#### [Task instructions]
In your reply, reproduce every line of the data without any alteration.
◆ ◆ ◆ ◆ ◆
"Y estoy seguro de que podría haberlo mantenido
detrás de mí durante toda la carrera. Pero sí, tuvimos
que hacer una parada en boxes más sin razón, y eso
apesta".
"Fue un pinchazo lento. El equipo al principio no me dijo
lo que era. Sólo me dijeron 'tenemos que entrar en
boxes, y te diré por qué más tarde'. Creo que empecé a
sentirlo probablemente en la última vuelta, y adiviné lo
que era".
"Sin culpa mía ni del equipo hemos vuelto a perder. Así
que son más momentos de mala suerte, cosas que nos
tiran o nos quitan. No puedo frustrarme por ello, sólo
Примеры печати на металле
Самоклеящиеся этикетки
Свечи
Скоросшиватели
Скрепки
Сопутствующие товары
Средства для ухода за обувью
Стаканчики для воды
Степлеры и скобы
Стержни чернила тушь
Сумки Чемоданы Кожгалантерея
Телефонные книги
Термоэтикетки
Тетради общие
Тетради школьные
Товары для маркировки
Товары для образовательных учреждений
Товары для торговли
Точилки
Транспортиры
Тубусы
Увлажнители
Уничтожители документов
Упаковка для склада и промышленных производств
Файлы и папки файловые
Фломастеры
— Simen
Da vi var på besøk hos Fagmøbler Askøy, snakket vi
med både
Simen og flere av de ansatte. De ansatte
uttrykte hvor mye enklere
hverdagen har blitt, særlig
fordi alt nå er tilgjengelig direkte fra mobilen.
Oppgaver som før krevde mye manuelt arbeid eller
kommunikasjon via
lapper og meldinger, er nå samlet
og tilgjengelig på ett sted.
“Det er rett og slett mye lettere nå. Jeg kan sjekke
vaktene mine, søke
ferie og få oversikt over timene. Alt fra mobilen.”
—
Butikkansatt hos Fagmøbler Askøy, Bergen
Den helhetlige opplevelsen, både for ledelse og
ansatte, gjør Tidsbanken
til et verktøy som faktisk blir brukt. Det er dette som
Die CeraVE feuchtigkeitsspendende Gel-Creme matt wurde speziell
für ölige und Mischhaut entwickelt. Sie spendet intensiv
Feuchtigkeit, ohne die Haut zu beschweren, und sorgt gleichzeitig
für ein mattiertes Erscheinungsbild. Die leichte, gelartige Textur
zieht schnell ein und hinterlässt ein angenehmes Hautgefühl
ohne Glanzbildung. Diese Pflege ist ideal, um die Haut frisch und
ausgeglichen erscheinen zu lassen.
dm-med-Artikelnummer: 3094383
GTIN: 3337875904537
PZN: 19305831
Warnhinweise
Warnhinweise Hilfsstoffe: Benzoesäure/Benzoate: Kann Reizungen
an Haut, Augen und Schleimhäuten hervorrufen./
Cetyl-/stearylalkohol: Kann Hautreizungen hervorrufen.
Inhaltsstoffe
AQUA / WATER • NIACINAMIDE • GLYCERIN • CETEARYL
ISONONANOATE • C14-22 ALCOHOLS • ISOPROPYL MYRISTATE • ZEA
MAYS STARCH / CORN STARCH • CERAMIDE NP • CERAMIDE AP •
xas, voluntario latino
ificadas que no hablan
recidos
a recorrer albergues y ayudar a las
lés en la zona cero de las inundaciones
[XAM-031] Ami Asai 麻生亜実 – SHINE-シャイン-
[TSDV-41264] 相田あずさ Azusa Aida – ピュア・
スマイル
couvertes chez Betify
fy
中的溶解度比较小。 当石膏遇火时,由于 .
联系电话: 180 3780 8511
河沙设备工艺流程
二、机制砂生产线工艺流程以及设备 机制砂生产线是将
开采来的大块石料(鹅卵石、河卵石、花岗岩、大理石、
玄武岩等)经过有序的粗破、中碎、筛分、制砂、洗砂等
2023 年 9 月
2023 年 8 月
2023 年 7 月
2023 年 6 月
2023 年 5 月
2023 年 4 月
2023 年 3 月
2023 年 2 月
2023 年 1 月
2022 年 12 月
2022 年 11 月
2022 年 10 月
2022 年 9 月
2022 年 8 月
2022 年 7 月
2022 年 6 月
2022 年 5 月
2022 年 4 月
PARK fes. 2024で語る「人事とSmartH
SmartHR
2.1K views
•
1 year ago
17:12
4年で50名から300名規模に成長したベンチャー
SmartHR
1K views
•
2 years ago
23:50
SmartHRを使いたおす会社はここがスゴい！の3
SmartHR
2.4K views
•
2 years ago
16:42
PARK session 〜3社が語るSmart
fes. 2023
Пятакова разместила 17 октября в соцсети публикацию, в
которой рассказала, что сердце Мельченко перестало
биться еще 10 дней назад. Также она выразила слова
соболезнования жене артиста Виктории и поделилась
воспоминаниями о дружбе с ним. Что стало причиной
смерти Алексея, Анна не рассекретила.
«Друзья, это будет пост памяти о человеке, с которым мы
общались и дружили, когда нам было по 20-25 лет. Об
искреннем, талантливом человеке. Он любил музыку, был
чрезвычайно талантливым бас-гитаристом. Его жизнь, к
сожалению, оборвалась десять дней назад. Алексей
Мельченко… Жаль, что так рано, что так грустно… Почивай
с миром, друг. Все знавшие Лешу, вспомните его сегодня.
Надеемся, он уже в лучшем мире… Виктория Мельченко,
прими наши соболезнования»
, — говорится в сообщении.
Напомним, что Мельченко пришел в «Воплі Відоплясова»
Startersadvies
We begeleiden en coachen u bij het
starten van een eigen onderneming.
◆ ◆ ◆ ◆ ◆
#### [Written reply]
"Y estoy seguro de que podría haberlo mantenido
detrás de mí durante toda la carrera. Pero sí, tuvimos
que hacer una parada en boxes más sin razón, y eso
apesta".
"Fue un pinchazo lento. El equipo al principio no me dijo
lo que era. Sólo me dijeron 'tenemos que entrar en
boxes, y te diré por qué más tarde'. Creo que empecé a
sentirlo probablemente en la última vuelta, y adiviné lo
que era".
"Sin culpa mía ni del equipo hemos vuelto a perder. Así
que son más momentos de mala suerte, cosas que nos
tiran o nos quitan. No puedo frustrarme por ello, sólo
Примеры печати на металле
Самоклеящиеся этикетки
Свечи
Скоросшиватели
Скрепки
Сопутствующие товары
Средства для ухода за обувью
Стаканчики для воды
Степлеры и скобы
Стержни чернила тушь
Сумки Чемоданы Кожгалантерея
Телефонные книги
Термоэтикетки
Тетради общие
Тетради школьные
Товары для маркировки
Товары для образовательных учреждений
Товары для торговли
Точилки
Транспортиры
Тубусы
Увлажнители
Уничтожители документов
Упаковка для склада и промышленных производств
Файлы и папки файловые
Фломастеры
— Simen
Da vi var på besøk hos Fagmøbler Askøy, snakket vi
med både
Simen og flere av de ansatte. De ansatte
uttrykte hvor mye enklere
hverdagen har blitt, særlig
fordi alt nå er tilgjengelig direkte fra mobilen.
Oppgaver som før krevde mye manuelt arbeid eller
kommunikasjon via
lapper og meldinger, er nå samlet
og tilgjengelig på ett sted.
“Det er rett og slett mye lettere nå. Jeg kan sjekke
vaktene mine, søke
ferie og få oversikt over timene. Alt fra mobilen.”
—
Butikkansatt hos Fagmøbler Askøy, Bergen
Den helhetlige opplevelsen, både for ledelse og
ansatte, gjør Tidsbanken
til et verktøy som faktisk blir brukt. Det er dette som
Die CeraVE feuchtigkeitsspendende Gel-Creme matt wurde speziell
für ölige und Mischhaut entwickelt. Sie spendet intensiv
Feuchtigkeit, ohne die Haut zu beschweren, und sorgt gleichzeitig
für ein mattiertes Erscheinungsbild. Die leichte, gelartige Textur
zieht schnell ein und hinterlässt ein angenehmes Hautgefühl
ohne Glanzbildung. Diese Pflege ist ideal, um die Haut frisch und
ausgeglichen erscheinen zu lassen.
dm-med-Artikelnummer: 3094383
GTIN: 3337875904537
PZN: 19305831
Warnhinweise
Warnhinweise Hilfsstoffe: Benzoesäure/Benzoate: Kann Reizungen
an Haut, Augen und Schleimhäuten hervorrufen./
Cetyl-/stearylalkohol: Kann Hautreizungen hervorrufen.
Inhaltsstoffe
AQUA / WATER • NIACINAMIDE • GLYCERIN • CETEARYL
ISONONANOATE • C14-22 ALCOHOLS • ISOPROPYL MYRISTATE • ZEA
MAYS STARCH / CORN STARCH • CERAMIDE NP • CERAMIDE AP •
xas, voluntario latino
ificadas que no hablan
recidos
a recorrer albergues y ayudar a las
lés en la zona cero de las inundaciones
[XAM-031] Ami Asai 麻生亜実 – SHINE-シャイン-
[TSDV-41264] 相田あずさ Azusa Aida – ピュア・
スマイル
couvertes chez Betify
fy
中的溶解度比较小。 当石膏遇火时,由于 .
联系电话: 180 3780 8511
河沙设备工艺流程
二、机制砂生产线工艺流程以及设备 机制砂生产线是将
开采来的大块石料(鹅卵石、河卵石、花岗岩、大理石、
玄武岩等)经过有序的粗破、中碎、筛分、制砂、洗砂等
2023 年 9 月
2023 年 8 月
2023 年 7 月
2023 年 6 月
2023 年 5 月
2023 年 4 月
2023 年 3 月
2023 年 2 月
2023 年 1 月
2022 年 12 月
2022 年 11 月
2022 年 10 月
2022 年 9 月
2022 年 8 月
2022 年 7 月
2022 年 6 月
2022 年 5 月
2022 年 4 月
PARK fes. 2024で語る「人事とSmartH
SmartHR
2.1K views
•
1 year ago
17:12
4年で50名から300名規模に成長したベンチャー
SmartHR
1K views
•
2 years ago
23:50
SmartHRを使いたおす会社はここがスゴい！の3
SmartHR
2.4K views
•
2 years ago
16:42
PARK session 〜3社が語るSmart
fes. 2023
Пятакова разместила 17 октября в соцсети публикацию, в
которой рассказала, что сердце Мельченко перестало
биться еще 10 дней назад. Также она выразила слова
соболезнования жене артиста Виктории и поделилась
воспоминаниями о дружбе с ним. Что стало причиной
смерти Алексея, Анна не рассекретила.
«Друзья, это будет пост памяти о человеке, с которым мы
общались и дружили, когда нам было по 20-25 лет. Об
искреннем, талантливом человеке. Он любил музыку, был
чрезвычайно талантливым бас-гитаристом. Его жизнь, к
сожалению, оборвалась десять дней назад. Алексей
Мельченко… Жаль, что так рано, что так грустно… Почивай
с миром, друг. Все знавшие Лешу, вспомните его сегодня.
Надеемся, он уже в лучшем мире… Виктория Мельченко,
прими наши соболезнования»
, — говорится в сообщении.
Напомним, что Мельченко пришел в «Воплі Відоплясова»
Startersadvies
We begeleiden en coachen u bij het
starten van een eigen onderneming.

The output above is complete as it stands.